Tom Temin: And let’s get down to one brass tacks issue I wanted to ask you about because this comes up from time to time and the cybersecurity phishing attack situation is getting worse for all Americans. But because of their particular identity and backgrounds, veterans are often the target of very highly specialized and focused scams. What do you see going on there? And what are some of the remedies to help them avoid getting caught?

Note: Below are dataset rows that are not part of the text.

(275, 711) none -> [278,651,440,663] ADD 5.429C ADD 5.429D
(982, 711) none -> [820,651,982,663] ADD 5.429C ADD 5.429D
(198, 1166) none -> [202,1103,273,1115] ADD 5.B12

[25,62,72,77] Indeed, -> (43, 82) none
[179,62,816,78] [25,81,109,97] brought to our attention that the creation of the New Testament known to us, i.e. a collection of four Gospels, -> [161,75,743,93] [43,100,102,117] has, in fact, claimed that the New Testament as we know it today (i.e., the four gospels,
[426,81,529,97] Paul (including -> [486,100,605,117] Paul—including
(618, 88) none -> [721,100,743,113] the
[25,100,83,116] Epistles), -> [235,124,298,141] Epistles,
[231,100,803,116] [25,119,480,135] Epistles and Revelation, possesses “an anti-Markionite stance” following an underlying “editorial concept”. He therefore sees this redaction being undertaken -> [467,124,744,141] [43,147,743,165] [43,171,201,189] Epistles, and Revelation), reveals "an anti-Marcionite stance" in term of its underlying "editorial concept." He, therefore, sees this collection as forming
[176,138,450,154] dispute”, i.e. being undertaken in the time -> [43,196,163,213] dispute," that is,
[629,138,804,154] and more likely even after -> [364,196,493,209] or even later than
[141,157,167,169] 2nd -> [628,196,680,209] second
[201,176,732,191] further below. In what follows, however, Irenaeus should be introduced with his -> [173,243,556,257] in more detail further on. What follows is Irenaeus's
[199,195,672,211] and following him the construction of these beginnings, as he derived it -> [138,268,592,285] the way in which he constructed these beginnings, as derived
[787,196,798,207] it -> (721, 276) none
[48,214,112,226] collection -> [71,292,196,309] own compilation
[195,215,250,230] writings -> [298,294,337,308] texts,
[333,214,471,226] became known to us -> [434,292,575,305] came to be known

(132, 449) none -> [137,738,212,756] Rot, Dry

Mike Meese: No, you’re right. There are lots of scammers who do take advantage of the fact that veterans have kind of a fixed schedule of things, whether it’s getting their federal benefits, or right now there’s  good news for veterans that are on disability as they’ll get an 8.7% increase in disability checks, which starts in January. And that starts absolutely automatically. They don’t need to do anything for that. But scammers will probably call them up and knowing that this is going to happen, say hey, you have to apply this or you have to do something to be sure that you can get your information updated, and that you could get this 8.7% increase in disability payments. Everybody should know that the VA will never call and ask you for that kind of information. All of their communications is in writing, if there’s going to be any change to your benefits, or anything like that. So anybody who is trying to elicit information from anybody in general, and particularly from veterans, they are almost always somebody trying to take advantage of you. And you should never give anybody any of that information. If it is a serious person, they’ll send you a letter or you can ask them to give you a callback later, and then validate that with the Department of Veterans Affairs, to be sure that it is in fact a legitimate person.

Tom Temin: What’s your best advice this Veterans Day for the veterans and for VA?

Mike Meese: Well, for both, let me cut straight just briefly on veterans, obviously, with inflation, and we deal this with our AAFMAA members, some  have been able to figure out inflation, have the savings have the things to be able to take care of their family, if you’re in that circumstance, help other veterans, volunteer at the various community outreach, places that are helping those veterans that may have challenges. And the other part is to communicate to veterans, you know, people do get into circumstances, especially with inflation, with cars breaking down with all kinds of problems, you should never be so proud that you are not willing to take advantage of all of the organizations that are out there that are  designed to help veterans. So if you need help, it’s okay to ask for that help and get that help. And if you’re in a good situation, a great way to get back is to continue to help those community organizations and help other veterans and others that are out there. It makes all of us continue in that mission that we had while we were serving in the military.

Tom Temin: And for VA?

Mike Meese: VA again, they fortunately have worked through much of the backlog, and they’re modernizing their systems has been a great outreach. Secretary McDonough has done a good job now especially implementing the PACT Act, and continuing to stay in touch with individuals that are eligible for all the airborne hazards has been a great step by the VA. And now they just need to reach more and more people and they’re continuing to do that. So veterans out there who were exposed. Again, younger veterans either in Iraq or Afghanistan, who were exposed to airborne hazards should be getting reached by the VA or contact the VA to be able to take advantage of the new provisions under the PACT Act to make sure that they are recorded. And then as they have any health conditions, they can get help from the VA to take care of that.

Tom Temin: Mike Meese, president of the American Armed Forces Mutual Aid Association.